Entries 6 and 7 become uncommitted and will be overwritten by the new leader. The new leader starts with its own log (which doesn’t include entries 6 and 7, since they weren’t on a majority of nodes). The new leader will:

Accept new client requests.
Fill any gaps in its log through AppendEntries.
Eventually, entries 6 and 7’s slots will be filled with new commands from the new leader’s term.

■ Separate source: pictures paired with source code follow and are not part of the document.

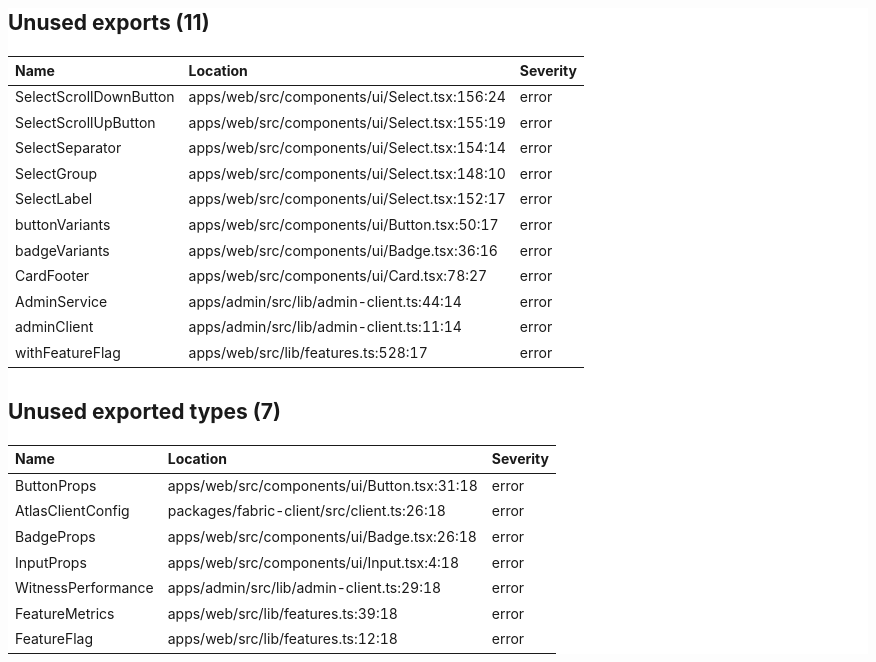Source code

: ## Unused exports (11)

| Name                   | Location                                     | Severity |
| :--------------------- | :------------------------------------------- | :------- |
| SelectScrollDownButton | apps/web/src/components/ui/Select.tsx:156:24 | error    |
| SelectScrollUpButton   | apps/web/src/components/ui/Select.tsx:155:19 | error    |
| SelectSeparator        | apps/web/src/components/ui/Select.tsx:154:14 | error    |
| SelectGroup            | apps/web/src/components/ui/Select.tsx:148:10 | error    |
| SelectLabel            | apps/web/src/components/ui/Select.tsx:152:17 | error    |
| buttonVariants         | apps/web/src/components/ui/Button.tsx:50:17  | error    |
| badgeVariants          | apps/web/src/components/ui/Badge.tsx:36:16   | error    |
| CardFooter             | apps/web/src/components/ui/Card.tsx:78:27    | error    |
| AdminService           | apps/admin/src/lib/admin-client.ts:44:14     | error    |
| adminClient            | apps/admin/src/lib/admin-client.ts:11:14     | error    |
| withFeatureFlag        | apps/web/src/lib/features.ts:528:17          | error    |

## Unused exported types (7)

| Name               | Location                                    | Severity |
| :----------------- | :------------------------------------------ | :------- |
| ButtonProps        | apps/web/src/components/ui/Button.tsx:31:18 | error    |
| AtlasClientConfig  | packages/fabric-client/src/client.ts:26:18  | error    |
| BadgeProps         | apps/web/src/components/ui/Badge.tsx:26:18  | error    |
| InputProps         | apps/web/src/components/ui/Input.tsx:4:18   | error    |
| WitnessPerformance | apps/admin/src/lib/admin-client.ts:29:18    | error    |
| FeatureMetrics     | apps/web/src/lib/features.ts:39:18          | error    |
| FeatureFlag        | apps/web/src/lib/features.ts:12:18          | error    |

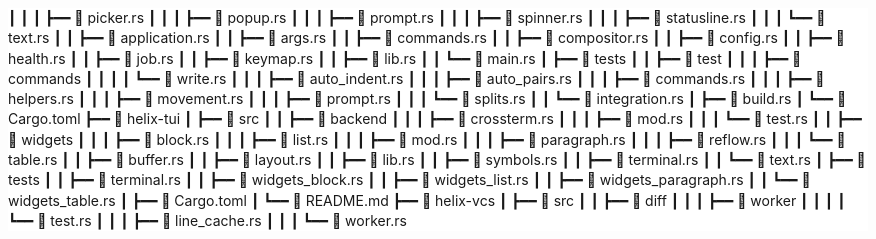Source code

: ┃   ┃   ┃   ┣━━ 📄 picker.rs
┃   ┃   ┃   ┣━━ 📄 popup.rs
┃   ┃   ┃   ┣━━ 📄 prompt.rs
┃   ┃   ┃   ┣━━ 📄 spinner.rs
┃   ┃   ┃   ┣━━ 📄 statusline.rs
┃   ┃   ┃   ┗━━ 📄 text.rs
┃   ┃   ┣━━ 📄 application.rs
┃   ┃   ┣━━ 📄 args.rs
┃   ┃   ┣━━ 📄 commands.rs
┃   ┃   ┣━━ 📄 compositor.rs
┃   ┃   ┣━━ 📄 config.rs
┃   ┃   ┣━━ 📄 health.rs
┃   ┃   ┣━━ 📄 job.rs
┃   ┃   ┣━━ 📄 keymap.rs
┃   ┃   ┣━━ 📄 lib.rs
┃   ┃   ┗━━ 📄 main.rs
┃   ┣━━ 📂 tests
┃   ┃   ┣━━ 📂 test
┃   ┃   ┃   ┣━━ 📂 commands
┃   ┃   ┃   ┃   ┗━━ 📄 write.rs
┃   ┃   ┃   ┣━━ 📄 auto_indent.rs
┃   ┃   ┃   ┣━━ 📄 auto_pairs.rs
┃   ┃   ┃   ┣━━ 📄 commands.rs
┃   ┃   ┃   ┣━━ 📄 helpers.rs
┃   ┃   ┃   ┣━━ 📄 movement.rs
┃   ┃   ┃   ┣━━ 📄 prompt.rs
┃   ┃   ┃   ┗━━ 📄 splits.rs
┃   ┃   ┗━━ 📄 integration.rs
┃   ┣━━ 📄 build.rs
┃   ┗━━ 📄 Cargo.toml
┣━━ 📂 helix-tui
┃   ┣━━ 📂 src
┃   ┃   ┣━━ 📂 backend
┃   ┃   ┃   ┣━━ 📄 crossterm.rs
┃   ┃   ┃   ┣━━ 📄 mod.rs
┃   ┃   ┃   ┗━━ 📄 test.rs
┃   ┃   ┣━━ 📂 widgets
┃   ┃   ┃   ┣━━ 📄 block.rs
┃   ┃   ┃   ┣━━ 📄 list.rs
┃   ┃   ┃   ┣━━ 📄 mod.rs
┃   ┃   ┃   ┣━━ 📄 paragraph.rs
┃   ┃   ┃   ┣━━ 📄 reflow.rs
┃   ┃   ┃   ┗━━ 📄 table.rs
┃   ┃   ┣━━ 📄 buffer.rs
┃   ┃   ┣━━ 📄 layout.rs
┃   ┃   ┣━━ 📄 lib.rs
┃   ┃   ┣━━ 📄 symbols.rs
┃   ┃   ┣━━ 📄 terminal.rs
┃   ┃   ┗━━ 📄 text.rs
┃   ┣━━ 📂 tests
┃   ┃   ┣━━ 📄 terminal.rs
┃   ┃   ┣━━ 📄 widgets_block.rs
┃   ┃   ┣━━ 📄 widgets_list.rs
┃   ┃   ┣━━ 📄 widgets_paragraph.rs
┃   ┃   ┗━━ 📄 widgets_table.rs
┃   ┣━━ 📄 Cargo.toml
┃   ┗━━ 📄 README.md
┣━━ 📂 helix-vcs
┃   ┣━━ 📂 src
┃   ┃   ┣━━ 📂 diff
┃   ┃   ┃   ┣━━ 📂 worker
┃   ┃   ┃   ┃   ┗━━ 📄 test.rs
┃   ┃   ┃   ┣━━ 📄 line_cache.rs
┃   ┃   ┃   ┗━━ 📄 worker.rs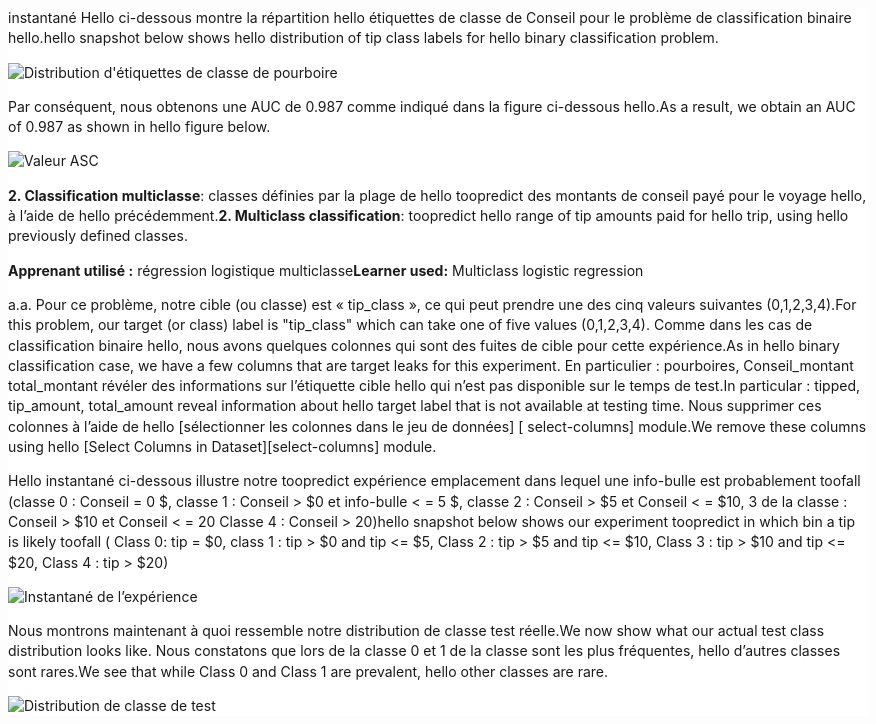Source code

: <span data-ttu-id="17cd9-345">instantané Hello ci-dessous montre la répartition hello étiquettes de classe de Conseil pour le problème de classification binaire hello.</span><span class="sxs-lookup"><span data-stu-id="17cd9-345">hello snapshot below shows hello distribution of tip class labels for hello binary classification problem.</span></span>

![Distribution d'étiquettes de classe de pourboire](./media/machine-learning-data-science-process-hive-walkthrough/9mM4jlD.png)

<span data-ttu-id="17cd9-347">Par conséquent, nous obtenons une AUC de 0.987 comme indiqué dans la figure ci-dessous hello.</span><span class="sxs-lookup"><span data-stu-id="17cd9-347">As a result, we obtain an AUC of 0.987 as shown in hello figure below.</span></span>

![Valeur ASC](./media/machine-learning-data-science-process-hive-walkthrough/8JDT0F8.png)

<span data-ttu-id="17cd9-349">**2. Classification multiclasse**: classes définies par la plage de hello toopredict des montants de conseil payé pour le voyage hello, à l’aide de hello précédemment.</span><span class="sxs-lookup"><span data-stu-id="17cd9-349">**2. Multiclass classification**: toopredict hello range of tip amounts paid for hello trip, using hello previously defined classes.</span></span>

<span data-ttu-id="17cd9-350">**Apprenant utilisé :** régression logistique multiclasse</span><span class="sxs-lookup"><span data-stu-id="17cd9-350">**Learner used:** Multiclass logistic regression</span></span>

<span data-ttu-id="17cd9-351">a.</span><span class="sxs-lookup"><span data-stu-id="17cd9-351">a.</span></span> <span data-ttu-id="17cd9-352">Pour ce problème, notre cible (ou classe) est « tip\_class », ce qui peut prendre une des cinq valeurs suivantes (0,1,2,3,4).</span><span class="sxs-lookup"><span data-stu-id="17cd9-352">For this problem, our target (or class) label is "tip\_class" which can take one of five values (0,1,2,3,4).</span></span> <span data-ttu-id="17cd9-353">Comme dans les cas de classification binaire hello, nous avons quelques colonnes qui sont des fuites de cible pour cette expérience.</span><span class="sxs-lookup"><span data-stu-id="17cd9-353">As in hello binary classification case, we have a few columns that are target leaks for this experiment.</span></span> <span data-ttu-id="17cd9-354">En particulier : pourboires, Conseil\_montant total\_montant révéler des informations sur l’étiquette cible hello qui n’est pas disponible sur le temps de test.</span><span class="sxs-lookup"><span data-stu-id="17cd9-354">In particular : tipped, tip\_amount, total\_amount reveal information about hello target label that is not available at testing time.</span></span> <span data-ttu-id="17cd9-355">Nous supprimer ces colonnes à l’aide de hello [sélectionner les colonnes dans le jeu de données] [ select-columns] module.</span><span class="sxs-lookup"><span data-stu-id="17cd9-355">We remove these columns using hello [Select Columns in Dataset][select-columns] module.</span></span>

<span data-ttu-id="17cd9-356">Hello instantané ci-dessous illustre notre toopredict expérience emplacement dans lequel une info-bulle est probablement toofall (classe 0 : Conseil = 0 $, classe 1 : Conseil > $0 et info-bulle < = 5 $, classe 2 : Conseil > $5 et Conseil < = $10, 3 de la classe : Conseil > $10 et Conseil < = 20 Classe 4 : Conseil > 20)</span><span class="sxs-lookup"><span data-stu-id="17cd9-356">hello snapshot below shows our experiment toopredict in which bin a tip is likely toofall ( Class 0: tip = $0, class 1 : tip > $0 and tip <= $5, Class 2 : tip > $5 and tip <= $10, Class 3 : tip > $10 and tip <= $20, Class 4 : tip > $20)</span></span>

![Instantané de l’expérience](./media/machine-learning-data-science-process-hive-walkthrough/5ztv0n0.png)

<span data-ttu-id="17cd9-358">Nous montrons maintenant à quoi ressemble notre distribution de classe test réelle.</span><span class="sxs-lookup"><span data-stu-id="17cd9-358">We now show what our actual test class distribution looks like.</span></span> <span data-ttu-id="17cd9-359">Nous constatons que lors de la classe 0 et 1 de la classe sont les plus fréquentes, hello d’autres classes sont rares.</span><span class="sxs-lookup"><span data-stu-id="17cd9-359">We see that while Class 0 and Class 1 are prevalent, hello other classes are rare.</span></span>

![Distribution de classe de test](./media/machine-learning-data-science-process-hive-walkthrough/Vy1FUKa.png)

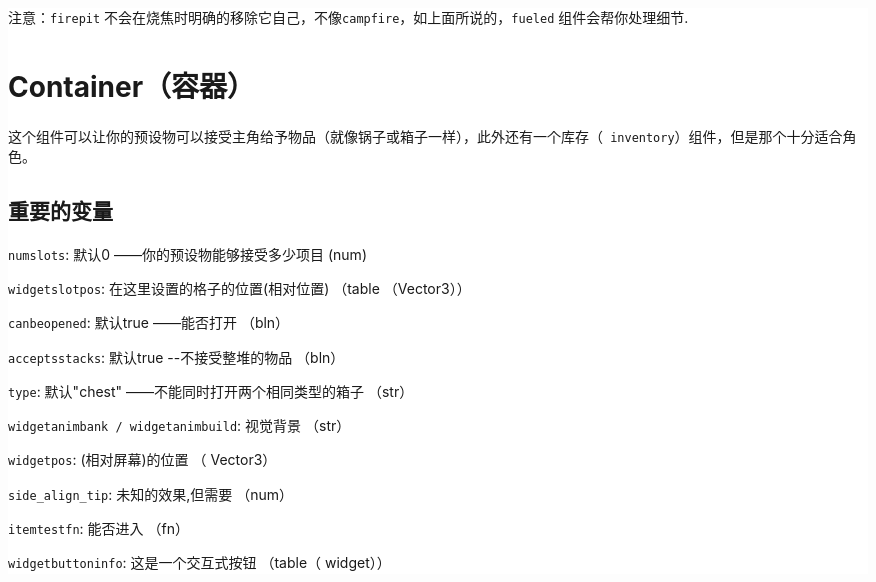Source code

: 
注意：`firepit` 不会在烧焦时明确的移除它自己，不像`campfire`，如上面所说的，`fueled` 组件会帮你处理细节.



Container（容器）
<a name="Container"/>
=========================

这个组件可以让你的预设物可以接受主角给予物品（就像锅子或箱子一样），此外还有一个库存（` inventory`）组件，但是那个十分适合角色。

## 重要的变量 ##


`numslots`:
默认0
——你的预设物能够接受多少项目
(num)

`widgetslotpos`:
在这里设置的格子的位置(相对位置)
（table （Vector3））

`canbeopened`:
默认true
——能否打开
（bln）

`acceptsstacks`:
默认true
--不接受整堆的物品
（bln）

`type`:
默认"chest"
——不能同时打开两个相同类型的箱子
（str）

`widgetanimbank / widgetanimbuild`:
视觉背景
（str）

`widgetpos`: 
(相对屏幕)的位置
（ Vector3）

`side_align_tip`:
未知的效果,但需要
（num）

`itemtestfn`:
能否进入
（fn）

`widgetbuttoninfo`:
这是一个交互式按钮
（table（ widget））
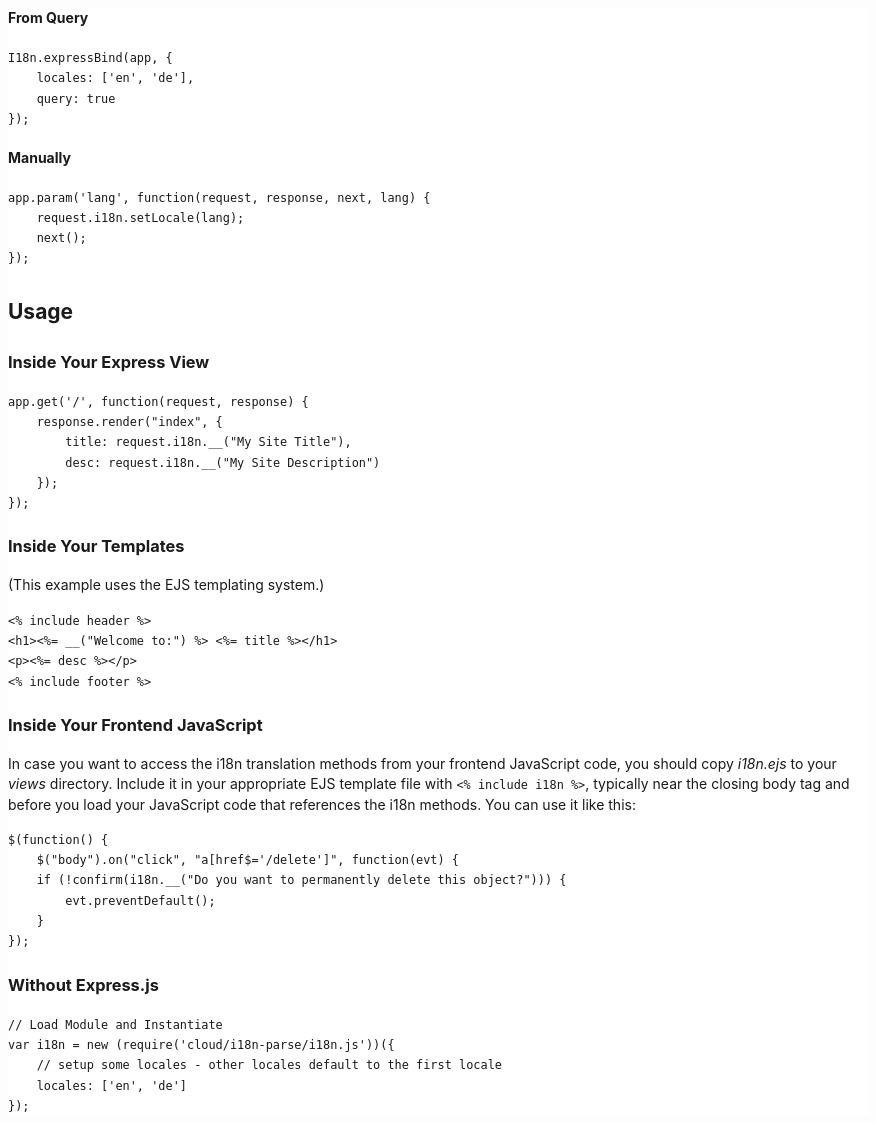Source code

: #### From Query

	I18n.expressBind(app, {
		locales: ['en', 'de'],
		query: true
	});

#### Manually

    app.param('lang', function(request, response, next, lang) {
    	request.i18n.setLocale(lang);
        next();
    });


## Usage

### Inside Your Express View

	app.get('/', function(request, response) {
		response.render("index", {
			title: request.i18n.__("My Site Title"),
			desc: request.i18n.__("My Site Description")
		});
	});

### Inside Your Templates

(This example uses the EJS templating system.)

	<% include header %>
	<h1><%= __("Welcome to:") %> <%= title %></h1>
	<p><%= desc %></p>
	<% include footer %>
	
### <a name="inside-frontend-js"></a>Inside Your Frontend JavaScript

In case you want to access the i18n translation methods from your frontend JavaScript code, you should copy _i18n.ejs_ to your _views_ directory. Include it in your appropriate EJS template file with `<% include i18n %>`, typically near the closing body tag and before you load your JavaScript code that references the i18n methods. You can use it like this:

	$(function() {
		$("body").on("click", "a[href$='/delete']", function(evt) {
	    if (!confirm(i18n.__("Do you want to permanently delete this object?"))) {
	      	evt.preventDefault();
	    }
	});
	
### Without Express.js

	// Load Module and Instantiate
	var i18n = new (require('cloud/i18n-parse/i18n.js'))({
		// setup some locales - other locales default to the first locale
		locales: ['en', 'de']
	});
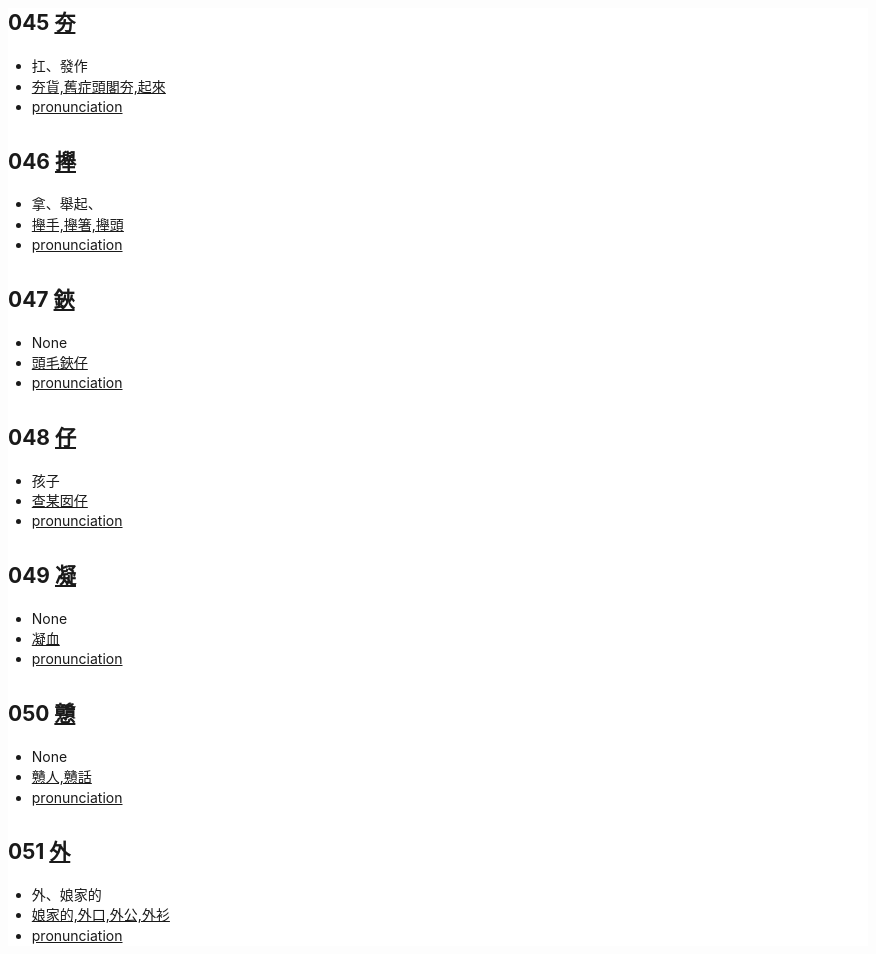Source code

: ## 045 [夯](https://itaigi.tw/k/夯)
- 扛、發作
- [夯貨,舊症頭閣夯,起來](https://language.moe.gov.tw/upload/download/jts/02%E8%AA%9E%E8%A9%9E1(%E9%9F%B3%E6%AA%94)/0201_045_B.mp3)
- [pronunciation](https://language.moe.gov.tw/upload/download/jts/02%E8%AA%9E%E8%A9%9E1(%E9%9F%B3%E6%AA%94)/0201_045_A.mp3)

## 046 [攑](https://itaigi.tw/k/攑)
- 拿、舉起、
- [攑手,攑箸,攑頭](https://language.moe.gov.tw/upload/download/jts/02%E8%AA%9E%E8%A9%9E1(%E9%9F%B3%E6%AA%94)/0201_046_B.mp3)
- [pronunciation](https://language.moe.gov.tw/upload/download/jts/02%E8%AA%9E%E8%A9%9E1(%E9%9F%B3%E6%AA%94)/0201_046_A.mp3)

## 047 [鋏](https://itaigi.tw/k/鋏)
- None
- [頭毛鋏仔](https://language.moe.gov.tw/upload/download/jts/02%E8%AA%9E%E8%A9%9E1(%E9%9F%B3%E6%AA%94)/0201_047_B.mp3)
- [pronunciation](https://language.moe.gov.tw/upload/download/jts/02%E8%AA%9E%E8%A9%9E1(%E9%9F%B3%E6%AA%94)/0201_047_A.mp3)

## 048 [仔](https://itaigi.tw/k/仔)
- 孩子
- [查某囡仔](https://language.moe.gov.tw/upload/download/jts/02%E8%AA%9E%E8%A9%9E1(%E9%9F%B3%E6%AA%94)/0201_048_B.mp3)
- [pronunciation](https://language.moe.gov.tw/upload/download/jts/02%E8%AA%9E%E8%A9%9E1(%E9%9F%B3%E6%AA%94)/0201_048_A.mp3)

## 049 [凝](https://itaigi.tw/k/凝)
- None
- [凝血](https://language.moe.gov.tw/upload/download/jts/02%E8%AA%9E%E8%A9%9E1(%E9%9F%B3%E6%AA%94)/0201_049_B.mp3)
- [pronunciation](https://language.moe.gov.tw/upload/download/jts/02%E8%AA%9E%E8%A9%9E1(%E9%9F%B3%E6%AA%94)/0201_049_A.mp3)

## 050 [戇](https://itaigi.tw/k/戇)
- None
- [戇人,戇話](https://language.moe.gov.tw/upload/download/jts/02%E8%AA%9E%E8%A9%9E1(%E9%9F%B3%E6%AA%94)/0201_050_B.mp3)
- [pronunciation](https://language.moe.gov.tw/upload/download/jts/02%E8%AA%9E%E8%A9%9E1(%E9%9F%B3%E6%AA%94)/0201_050_A.mp3)

## 051 [外](https://itaigi.tw/k/外)
- 外、娘家的
- [娘家的,外口,外公,外衫](https://language.moe.gov.tw/upload/download/jts/02%E8%AA%9E%E8%A9%9E1(%E9%9F%B3%E6%AA%94)/0201_051_B.mp3)
- [pronunciation](https://language.moe.gov.tw/upload/download/jts/02%E8%AA%9E%E8%A9%9E1(%E9%9F%B3%E6%AA%94)/0201_051_A.mp3)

This is safe because entries 6 and 7 were never committed — no client received confirmation for them. If a client sent those commands and didn’t get a response, it will retry with the new leader.

Exercise 4

If all nodes used the same 200ms timeout, they would all time out simultaneously and all become candidates at the same time. This would cause an election where every node votes for itself — resulting in a guaranteed split vote with no majority. The election fails, all timers reset and immediately fire again (since they’re still synchronized), creating an infinite loop of failed elections.

Randomization (150-300ms) ensures that one node almost always times out first, giving it the chance to start an election and win before others become candidates. The expected wait for the first timeout in a 5-node cluster is ~30ms — far shorter than any single timeout value.